Item 2.03. Creation of a Direct Financial Obligation or an Obligation under an Off-Balance Sheet Arrangement of a Registrant.  


The information set forth in Item 1.01 of this Current Report on Form 8-K is incorporated by reference into this Item 2.03.


Item 5.02. Departure of Directors or Certain Officers; Election of Directors; Appointment of Certain Officers; Compensatory Arrangements of Certain Officers.


(c)       On September 28, 2017, the Company announced in a press release that it had appointed Terry L. Becker to the position of Chief Operating Officer of the Company, effective immediately. Mr. Becker also will continue to serve on the Company’s Board of Directors. Mr. Becker’s employment is at-will and is not subject to a written employment agreement at this time. However, the Company has agreed to compensate Mr. Becker $135,000 per year for his services as Chief Operating Officer of the Company.


In addition to his service on the Company’s Board of Directors since May 2015, Mr. Becker brings to the Company extensive engineering experience. From February 2014 to September 2017, Mr. Becker was Director of Engineering and Global Product Support at Peterson Pacific Corporation. Prior to that, from October 2012 to February 2014, Mr. Becker worked at the Company as its Engineering, Manufacturing and Operations Manager. From December 2008 to September 2012, Mr. Becker was the Deputy Director of Operations for an AeroTech segment of John Bean Technologies Corporation. Mr. Becker is also President and Chairman of the Board of TL Becker Corp. (or Oregon Pattern & Foundry), a non-ferrous foundry and rapid prototype/pattern making company, which he helped found in 2007. Mr. Becker holds an A.S. degree in engineering physics from Loma Linda University and a B.S.M.E. from Walla Walla University.





Mr. Becker is 57 years old and has no familial relationships with any executive officer or director of the Company. There have been no transactions in which the Company has participated and in which Mr. Becker had a direct or indirect material interest that would be required to be disclosed under Item 404(a) of Regulation S-K.
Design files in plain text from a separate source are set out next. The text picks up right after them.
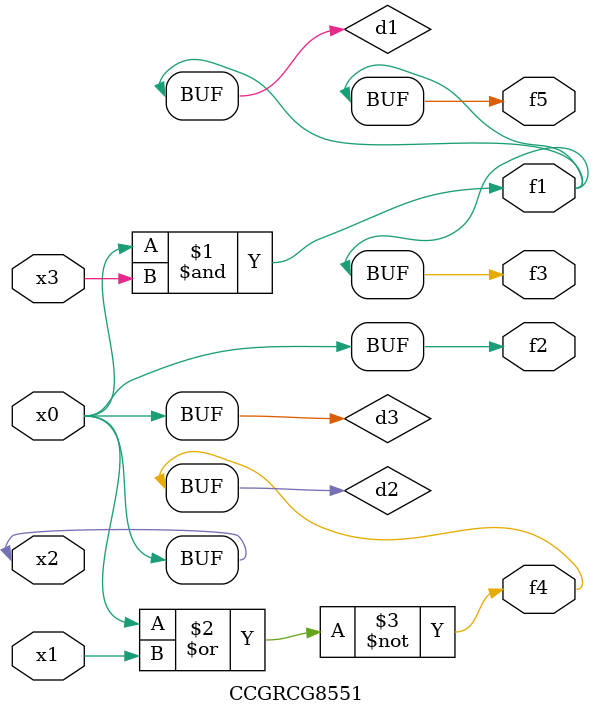
<source format=v>
module CCGRCG8551(
	input x0, x1, x2, x3,
	output f1, f2, f3, f4, f5
);

	wire d1, d2, d3;

	and (d1, x2, x3);
	nor (d2, x0, x1);
	buf (d3, x0, x2);
	assign f1 = d1;
	assign f2 = d3;
	assign f3 = d1;
	assign f4 = d2;
	assign f5 = d1;
endmodule

</source>
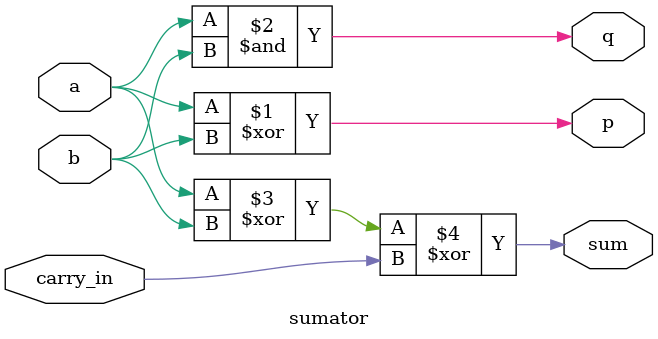
<source format=v>
module sumator(a, b, carry_in, sum, p, q);
	input a, b, carry_in;
	output sum, p, q;
	assign p = a ^ b;
	assign q = a & b;
	assign sum = (a ^ b) ^ carry_in;
endmodule

</source>
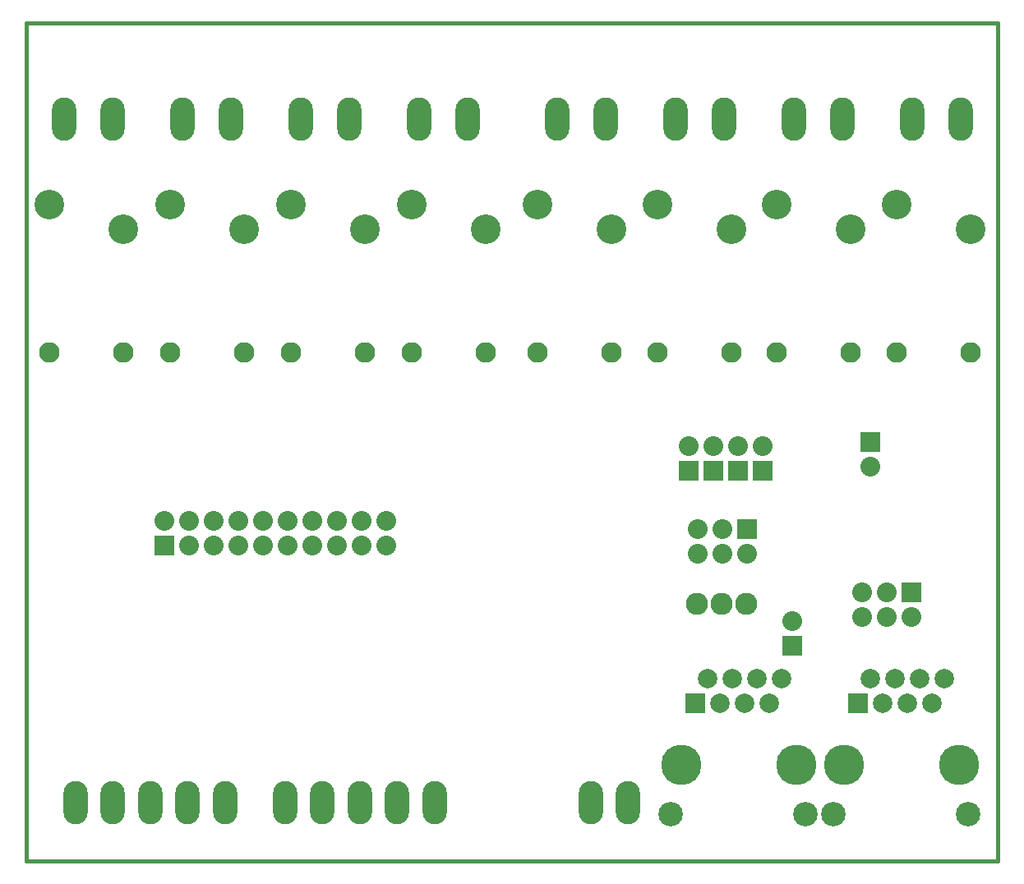
<source format=gbs>
G04 (created by PCBNEW (2013-mar-13)-testing) date dim. 08 sept. 2013 12:04:55 CEST*
%MOIN*%
G04 Gerber Fmt 3.4, Leading zero omitted, Abs format*
%FSLAX34Y34*%
G01*
G70*
G90*
G04 APERTURE LIST*
%ADD10C,0.005906*%
%ADD11C,0.015000*%
%ADD12R,0.080000X0.080000*%
%ADD13C,0.080000*%
%ADD14O,0.098000X0.176000*%
%ADD15C,0.083000*%
%ADD16C,0.120000*%
%ADD17C,0.090000*%
%ADD18C,0.163700*%
%ADD19R,0.079100X0.079100*%
%ADD20C,0.079100*%
%ADD21C,0.098740*%
G04 APERTURE END LIST*
G54D10*
G54D11*
X71500Y-62000D02*
X110900Y-62000D01*
X71500Y-28000D02*
X110900Y-28000D01*
X110900Y-28000D02*
X110800Y-28000D01*
X110900Y-62000D02*
X110900Y-28000D01*
X71500Y-62000D02*
X71500Y-28000D01*
G54D12*
X77100Y-49200D03*
G54D13*
X77100Y-48200D03*
X78100Y-49200D03*
X78100Y-48200D03*
X79100Y-49200D03*
X79100Y-48200D03*
X80100Y-49200D03*
X80100Y-48200D03*
X81100Y-49200D03*
X81100Y-48200D03*
X82100Y-49200D03*
X82100Y-48200D03*
X83100Y-49200D03*
X83100Y-48200D03*
X84100Y-49200D03*
X84100Y-48200D03*
X85100Y-49200D03*
X85100Y-48200D03*
X86100Y-49200D03*
X86100Y-48200D03*
G54D12*
X102575Y-53275D03*
G54D13*
X102575Y-52275D03*
G54D14*
X82000Y-59645D03*
X83515Y-59645D03*
X85031Y-59645D03*
X86547Y-59645D03*
X88062Y-59645D03*
X73500Y-59645D03*
X75015Y-59645D03*
X76531Y-59645D03*
X78047Y-59645D03*
X79562Y-59645D03*
G54D12*
X107400Y-51112D03*
G54D13*
X107400Y-52112D03*
X106400Y-51112D03*
X106400Y-52112D03*
X105400Y-51112D03*
X105400Y-52112D03*
G54D12*
X101375Y-46175D03*
G54D13*
X101375Y-45175D03*
G54D12*
X100375Y-46175D03*
G54D13*
X100375Y-45175D03*
G54D12*
X98375Y-46175D03*
G54D13*
X98375Y-45175D03*
G54D12*
X105725Y-45000D03*
G54D13*
X105725Y-46000D03*
G54D12*
X99375Y-46175D03*
G54D13*
X99375Y-45175D03*
G54D12*
X100725Y-48525D03*
G54D13*
X100725Y-49525D03*
X99725Y-48525D03*
X99725Y-49525D03*
X98725Y-48525D03*
X98725Y-49525D03*
G54D14*
X94400Y-59645D03*
X95915Y-59645D03*
G54D15*
X72450Y-41350D03*
X75442Y-41350D03*
G54D16*
X75442Y-36350D03*
X72450Y-35350D03*
G54D15*
X77350Y-41350D03*
X80342Y-41350D03*
G54D16*
X80342Y-36350D03*
X77350Y-35350D03*
G54D15*
X82250Y-41350D03*
X85242Y-41350D03*
G54D16*
X85242Y-36350D03*
X82250Y-35350D03*
G54D15*
X87150Y-41350D03*
X90142Y-41350D03*
G54D16*
X90142Y-36350D03*
X87150Y-35350D03*
G54D14*
X74990Y-31889D03*
X73020Y-31889D03*
X79790Y-31889D03*
X77820Y-31889D03*
X84590Y-31889D03*
X82620Y-31889D03*
X89390Y-31889D03*
X87420Y-31889D03*
X94990Y-31889D03*
X93020Y-31889D03*
X99790Y-31889D03*
X97820Y-31889D03*
X104590Y-31889D03*
X102620Y-31889D03*
X109390Y-31889D03*
X107420Y-31889D03*
G54D15*
X106800Y-41350D03*
X109792Y-41350D03*
G54D16*
X109792Y-36350D03*
X106800Y-35350D03*
G54D15*
X101950Y-41350D03*
X104942Y-41350D03*
G54D16*
X104942Y-36350D03*
X101950Y-35350D03*
G54D15*
X97100Y-41350D03*
X100092Y-41350D03*
G54D16*
X100092Y-36350D03*
X97100Y-35350D03*
G54D15*
X92250Y-41350D03*
X95242Y-41350D03*
G54D16*
X95242Y-36350D03*
X92250Y-35350D03*
G54D17*
X98700Y-51575D03*
X99700Y-51575D03*
X100700Y-51575D03*
G54D18*
X102738Y-58112D03*
X98065Y-58112D03*
G54D19*
X98650Y-55612D03*
G54D20*
X99150Y-54612D03*
X99650Y-55612D03*
X100150Y-54612D03*
X100650Y-55612D03*
X101150Y-54612D03*
X101650Y-55612D03*
X102150Y-54612D03*
G54D21*
X97650Y-60112D03*
X103100Y-60112D03*
G54D18*
X109338Y-58112D03*
X104665Y-58112D03*
G54D19*
X105250Y-55612D03*
G54D20*
X105750Y-54612D03*
X106250Y-55612D03*
X106750Y-54612D03*
X107250Y-55612D03*
X107750Y-54612D03*
X108250Y-55612D03*
X108750Y-54612D03*
G54D21*
X104250Y-60112D03*
X109700Y-60112D03*
M02*

</source>
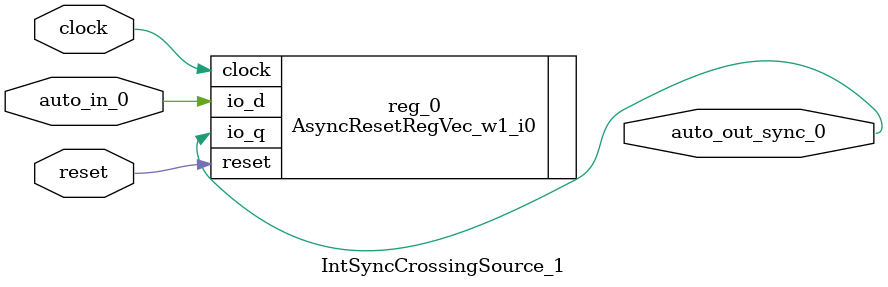
<source format=sv>
`ifndef RANDOMIZE
  `ifdef RANDOMIZE_REG_INIT
    `define RANDOMIZE
  `endif // RANDOMIZE_REG_INIT
`endif // not def RANDOMIZE
`ifndef RANDOMIZE
  `ifdef RANDOMIZE_MEM_INIT
    `define RANDOMIZE
  `endif // RANDOMIZE_MEM_INIT
`endif // not def RANDOMIZE

`ifndef RANDOM
  `define RANDOM $random
`endif // not def RANDOM

// Users can define 'PRINTF_COND' to add an extra gate to prints.
`ifndef PRINTF_COND_
  `ifdef PRINTF_COND
    `define PRINTF_COND_ (`PRINTF_COND)
  `else  // PRINTF_COND
    `define PRINTF_COND_ 1
  `endif // PRINTF_COND
`endif // not def PRINTF_COND_

// Users can define 'ASSERT_VERBOSE_COND' to add an extra gate to assert error printing.
`ifndef ASSERT_VERBOSE_COND_
  `ifdef ASSERT_VERBOSE_COND
    `define ASSERT_VERBOSE_COND_ (`ASSERT_VERBOSE_COND)
  `else  // ASSERT_VERBOSE_COND
    `define ASSERT_VERBOSE_COND_ 1
  `endif // ASSERT_VERBOSE_COND
`endif // not def ASSERT_VERBOSE_COND_

// Users can define 'STOP_COND' to add an extra gate to stop conditions.
`ifndef STOP_COND_
  `ifdef STOP_COND
    `define STOP_COND_ (`STOP_COND)
  `else  // STOP_COND
    `define STOP_COND_ 1
  `endif // STOP_COND
`endif // not def STOP_COND_

// Users can define INIT_RANDOM as general code that gets injected into the
// initializer block for modules with registers.
`ifndef INIT_RANDOM
  `define INIT_RANDOM
`endif // not def INIT_RANDOM

// If using random initialization, you can also define RANDOMIZE_DELAY to
// customize the delay used, otherwise 0.002 is used.
`ifndef RANDOMIZE_DELAY
  `define RANDOMIZE_DELAY 0.002
`endif // not def RANDOMIZE_DELAY

// Define INIT_RANDOM_PROLOG_ for use in our modules below.
`ifndef INIT_RANDOM_PROLOG_
  `ifdef RANDOMIZE
    `ifdef VERILATOR
      `define INIT_RANDOM_PROLOG_ `INIT_RANDOM
    `else  // VERILATOR
      `define INIT_RANDOM_PROLOG_ `INIT_RANDOM #`RANDOMIZE_DELAY begin end
    `endif // VERILATOR
  `else  // RANDOMIZE
    `define INIT_RANDOM_PROLOG_
  `endif // RANDOMIZE
`endif // not def INIT_RANDOM_PROLOG_

// Include register initializers in init blocks unless synthesis is set
`ifndef SYNTHESIS
  `ifndef ENABLE_INITIAL_REG_
    `define ENABLE_INITIAL_REG_
  `endif // not def ENABLE_INITIAL_REG_
`endif // not def SYNTHESIS

// Include rmemory initializers in init blocks unless synthesis is set
`ifndef SYNTHESIS
  `ifndef ENABLE_INITIAL_MEM_
    `define ENABLE_INITIAL_MEM_
  `endif // not def ENABLE_INITIAL_MEM_
`endif // not def SYNTHESIS

module IntSyncCrossingSource_1(
  input  clock,
         reset,
         auto_in_0,
  output auto_out_sync_0
);

  AsyncResetRegVec_w1_i0 reg_0 (	// AsyncResetReg.scala:89:21
    .clock (clock),
    .reset (reset),
    .io_d  (auto_in_0),
    .io_q  (auto_out_sync_0)
  );
endmodule


</source>
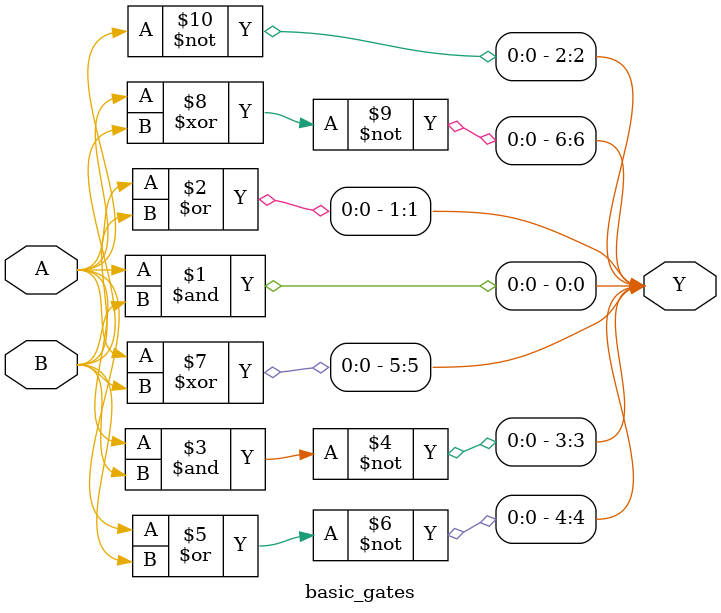
<source format=v>
`timescale 1ns / 1ps


module basic_gates(A, B, Y);
  input A, B;
  output [0:6] Y;

  and a1(Y[0], A, B);
  or o1(Y[1], A, B);
  not n1(Y[2], A);
  nand n2(Y[3], A, B);
  nor n3(Y[4], A, B);
  xor x1(Y[5], A, B);
  xnor x2(Y[6], A, B);
endmodule

</source>
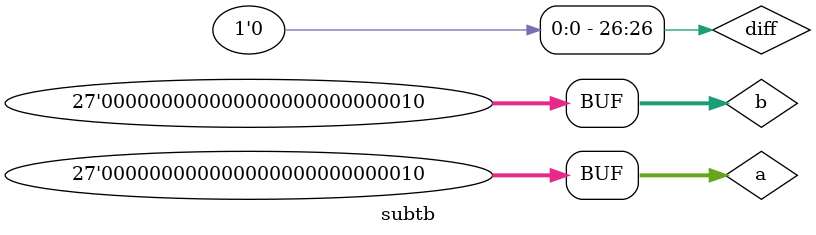
<source format=v>

module subtractor(input [25:0] a,b,
		  output [25:0]diff //the inputs are in two's complement form
		 );
wire [26:0] cin;
assign cin[0] = 1'b0;

genvar i;
generate begin
	for(i=0;i<26;i=i+1)
		fs f (a[i],b[i],cin[i], diff[i],cin[i+1]); 
end		
endgenerate
endmodule

//==================================//
//	1 BIT FULL SUBTRACTOR	    //
//==================================//

module fs(input a,b,c, //one bit operands
	  output diff,borr
	 );

assign diff = a ^ b ^c ;
assign borr = (~a & b) | (b & c) | (~a & c);

endmodule

module subtb;
reg [26:0] a,b;
wire [26:0] diff;

subtractor s(a,b,diff);

initial 
	$monitor("@%t ns: a= %d, b = %d, diff=%d",$time, a,b,diff);
initial begin
	a =27'h0000002;
	b = 27'b111_1111_1111_1111_1111_1111_1111;

#2
	a = 27'b111111111111111111111111111;
	b = 27'h0000002;
	
#2
	a = 27'h0000002;
	b = 27'h0000002;
	

end
endmodule

</source>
A copy of the press release regarding Mr. Becker’s appointment as Chief Operating Officer is attached hereto as Exhibit 99.2.


Item 9.01

Financial Statements and Exhibits.


(d) Exhibits


  Exhibit No.    


  10.1   Industrial Lease dated September 3, 2017 by and between Arcimoto, Inc. and 2034 LLC.
  99.1      Press release dated September 28, 2017 announcing the Industrial Lease.
  99.2   Press release dated September 28, 2017 announcing Mr. Becker’s appointment as Chief Operating Officer of Arcimoto, Inc.







Pursuant to the requirements of the Securities Exchange Act of 1934, the registrant has duly caused this report to be signed on its behalf by the undersigned hereunto duly authorized.